When you're a writer, in order to have an audience and a market, do you have to keep writing the same thing? Is that somehow required by the genre you're trapped in? Do you really have to always write in the same genre if you want to keep getting published? If you write a vampire book, are you always doomed to write vampire books, and maybe every once in a while a book about a demon instead, or a fallen angel (since those are pretty much the same genre)? Why do people stick to genre so much? I've always thought of myself as a warrior-mage, doing lots of different things (some might say it's more of an excuse for not finishing stuff).
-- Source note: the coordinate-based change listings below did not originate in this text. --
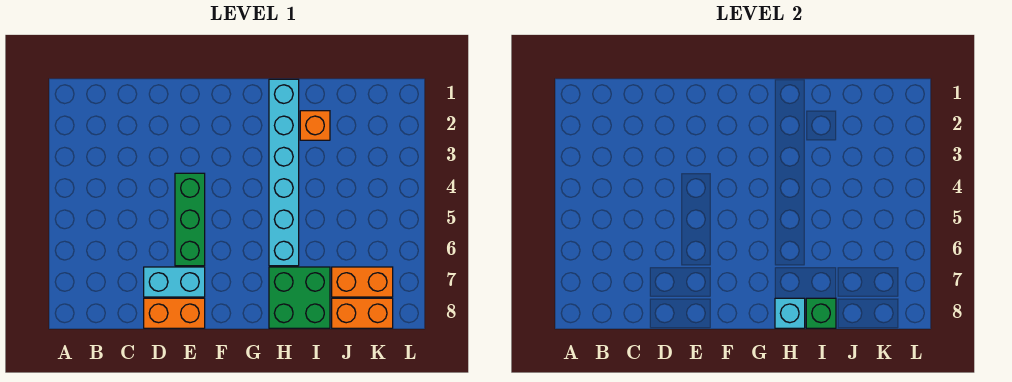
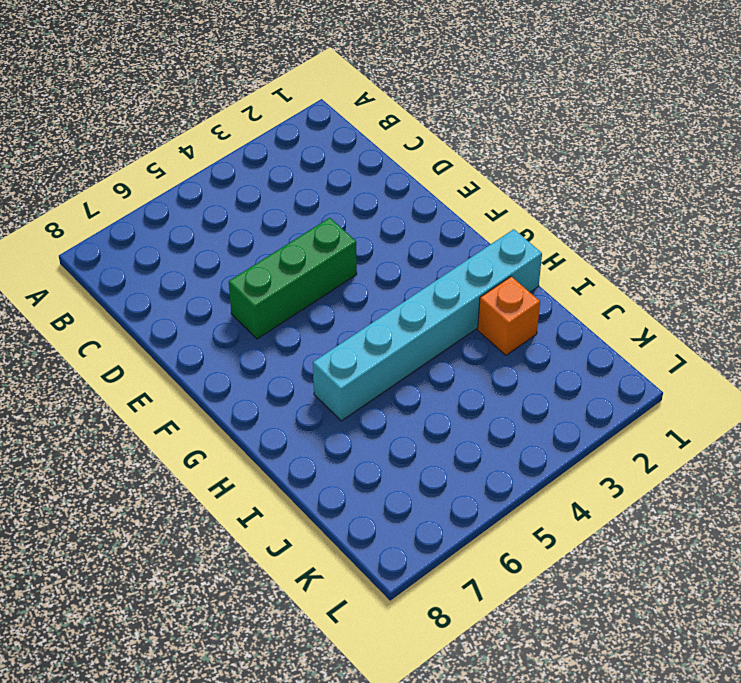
none -> cyan brick D7:E7 level 1
none -> orange brick D8:E8 level 1

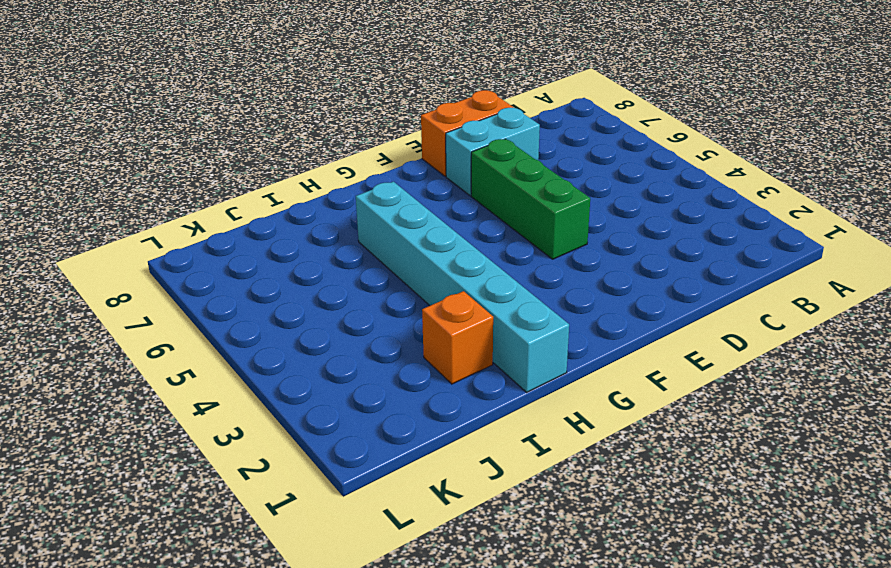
none -> green brick H7:I8 level 1
none -> orange brick J7:K7 level 1

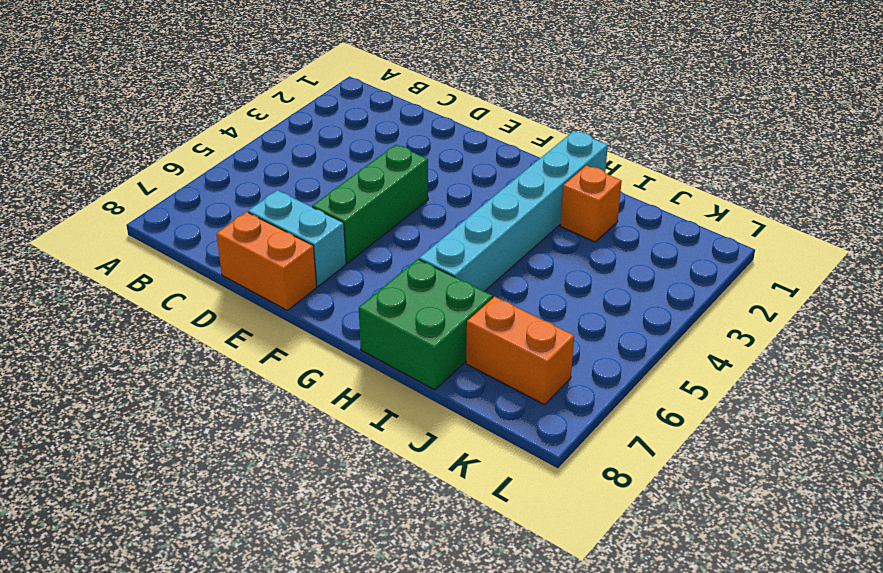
none -> orange brick J8:K8 level 1
none -> cyan brick H8 level 2

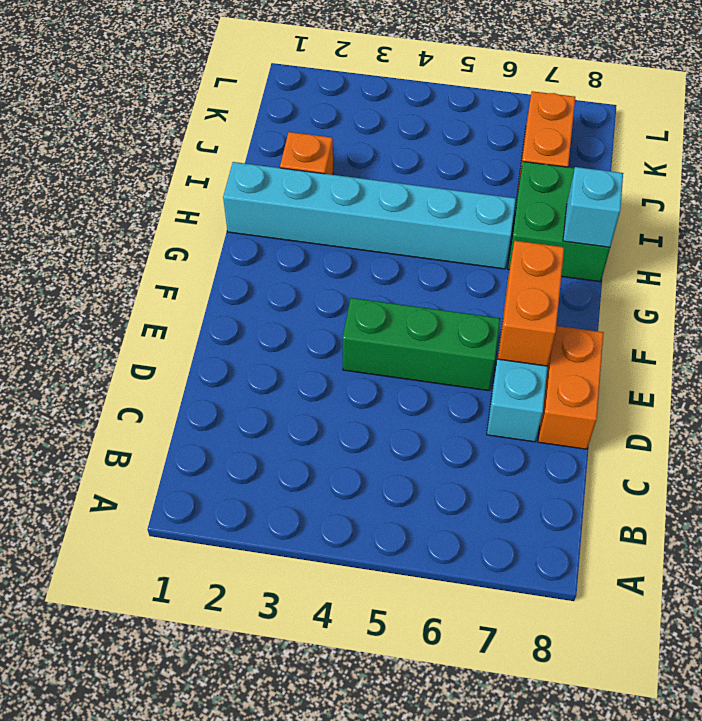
orange brick E7:F7 level 2 -> orange brick J8:K8 level 1
none -> green brick I8 level 2

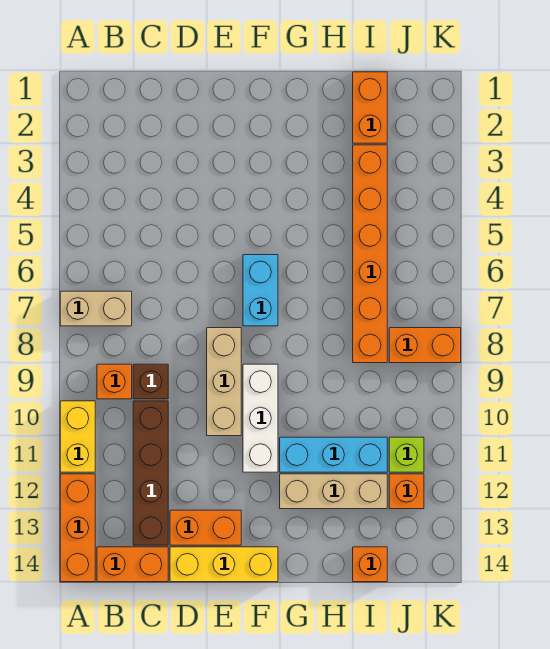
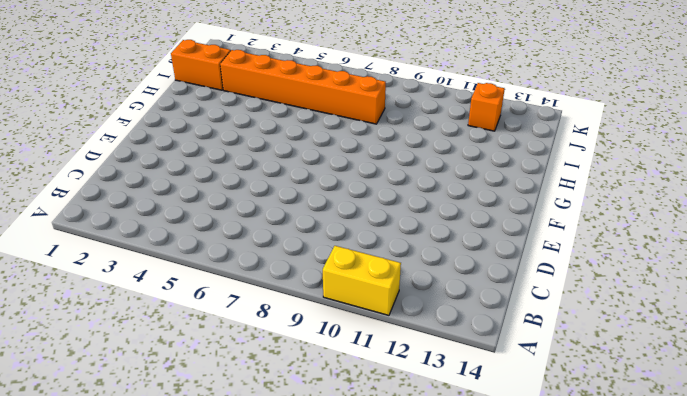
none -> tan brick A7:B7 level 1
none -> orange brick A12:A14 level 1
none -> orange brick B9 level 1

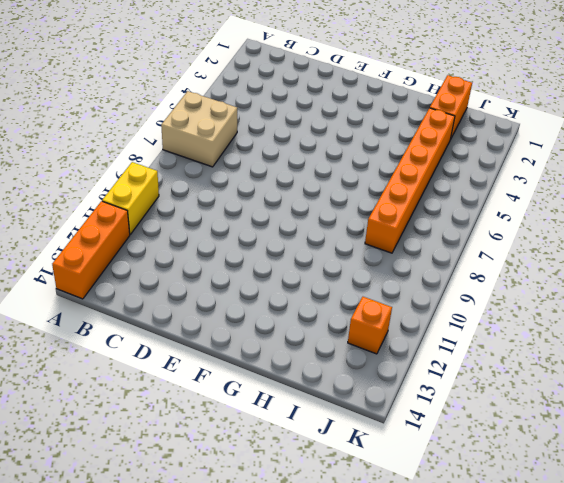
tan brick A6:B7 level 1 -> tan brick A7:B7 level 1
none -> orange brick B9 level 1
none -> orange brick B14:C14 level 1
none -> brown brick C9 level 1

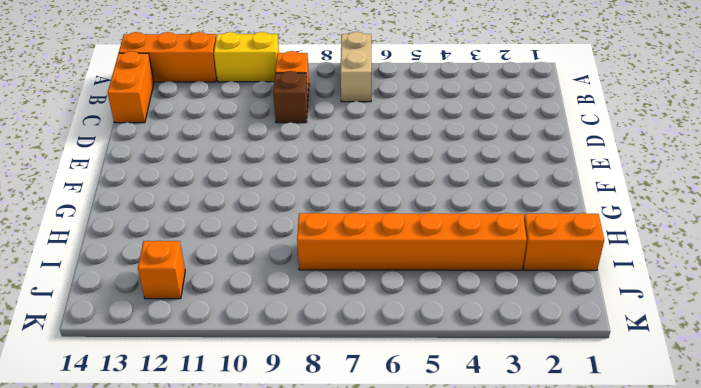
none -> brown brick C10:C13 level 1
none -> orange brick D13:E13 level 1
none -> yellow brick D14:F14 level 1

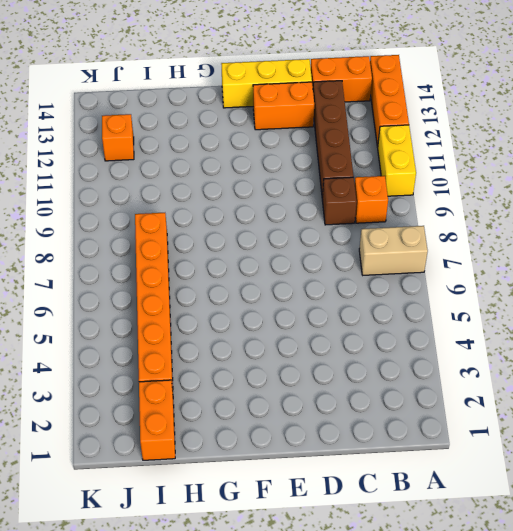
none -> tan brick E8:E10 level 1
none -> cyan brick F6:F7 level 1
none -> white brick F9:F11 level 1

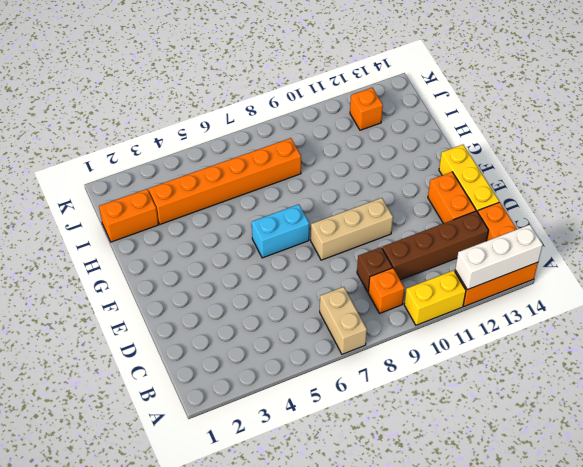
white brick A12:A14 level 2 -> white brick F9:F11 level 1
none -> cyan brick G11:I11 level 1
none -> tan brick G12:I12 level 1
none -> orange brick I14 level 1

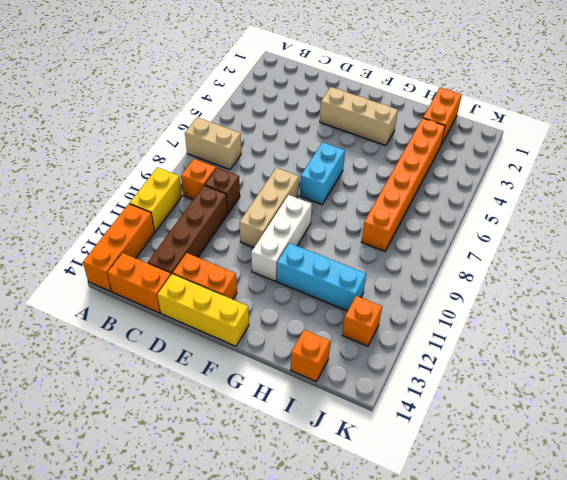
tan brick E3:G3 level 1 -> tan brick G12:I12 level 1
none -> orange brick J8:K8 level 1
none -> lime brick J11 level 1

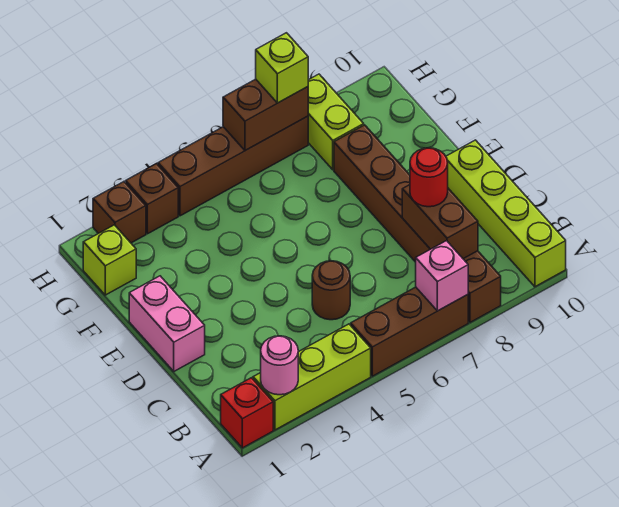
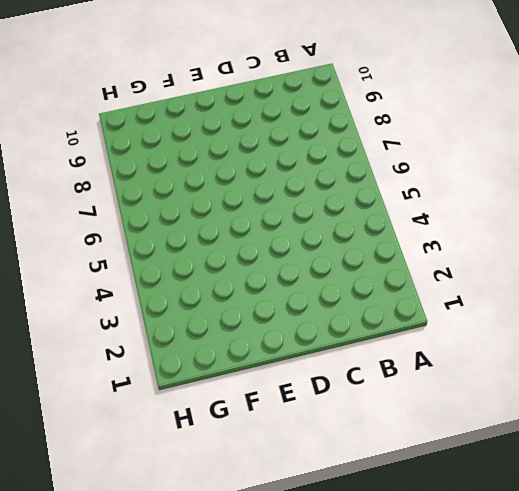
none -> red brick A1 level 1
none -> lime brick A2:A4 level 1
none -> brown brick A5:A7 level 1

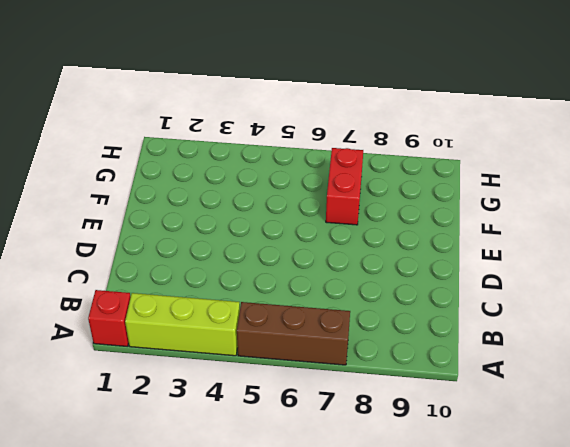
red brick F7:G7 level 1 -> none
none -> brown brick A8:F8 level 1
none -> lime brick A10:D10 level 1
none -> brown round brick C5 level 1

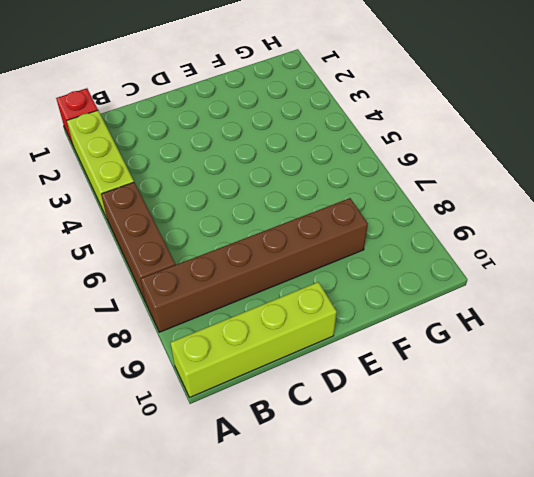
none -> brown round brick C5 level 1
none -> pink brick D1:E1 level 1
none -> lime brick G1 level 1

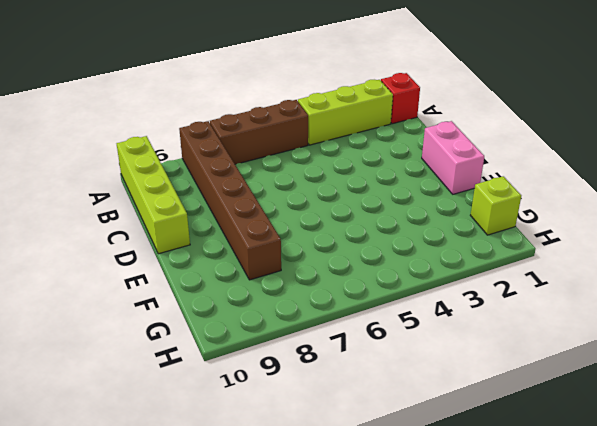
none -> brown round brick C5 level 1
none -> lime brick G8:H8 level 1
none -> brown brick H2 level 1

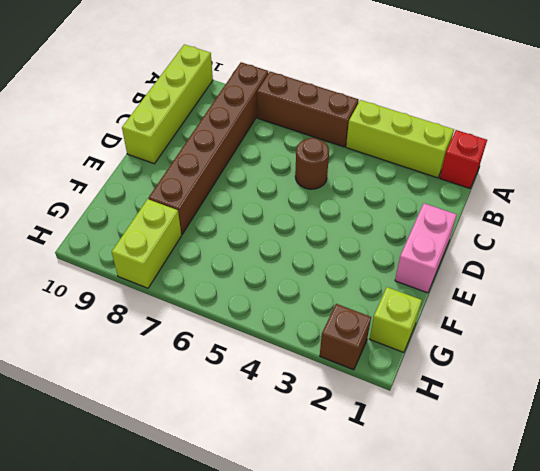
none -> brown brick H3 level 1
none -> brown brick H4:H7 level 1
none -> pink round brick A2 level 2

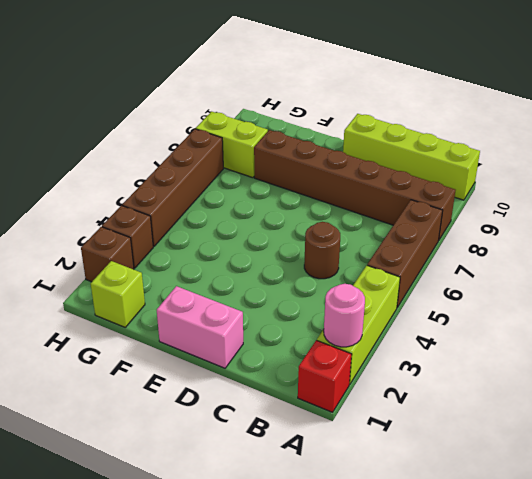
none -> pink brick A7 level 2
none -> brown brick B8:C8 level 2
none -> brown brick H6:H7 level 2

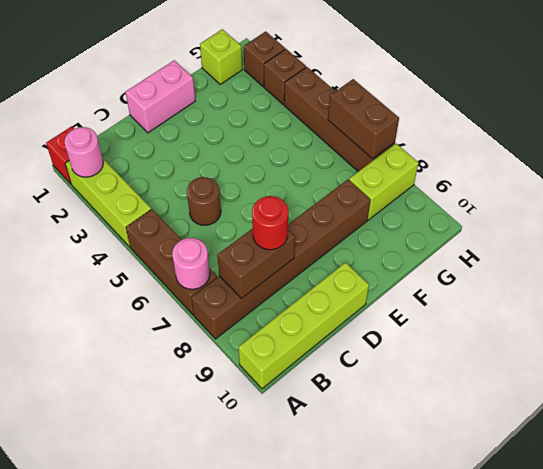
pink round brick A7 level 2 -> pink brick A7 level 2
none -> lime brick H7 level 3

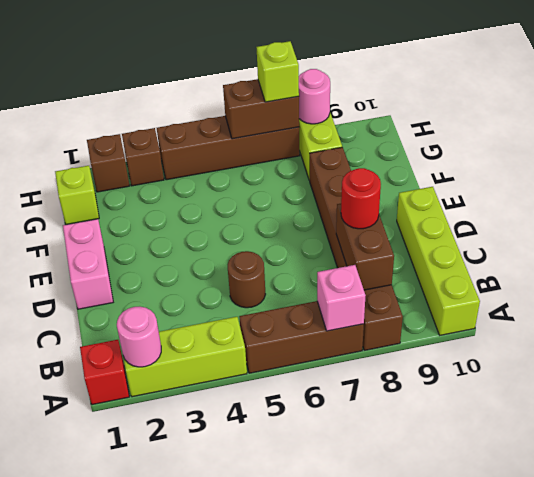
pink round brick H8 level 2 -> none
And it takes longer to develop a warrior-mage than a specialist, but when you're done, it's way more useful.

And while I'm writing ranting questions, are series really the way to go, and the only way to make a real living in genre? Because I don't think I have the attention span for three or twelve books. In fact, I don't think a lot of the other people who write them do either.

Wow, I don't really think it's fair to dump all this on poor TWJ's shoulders.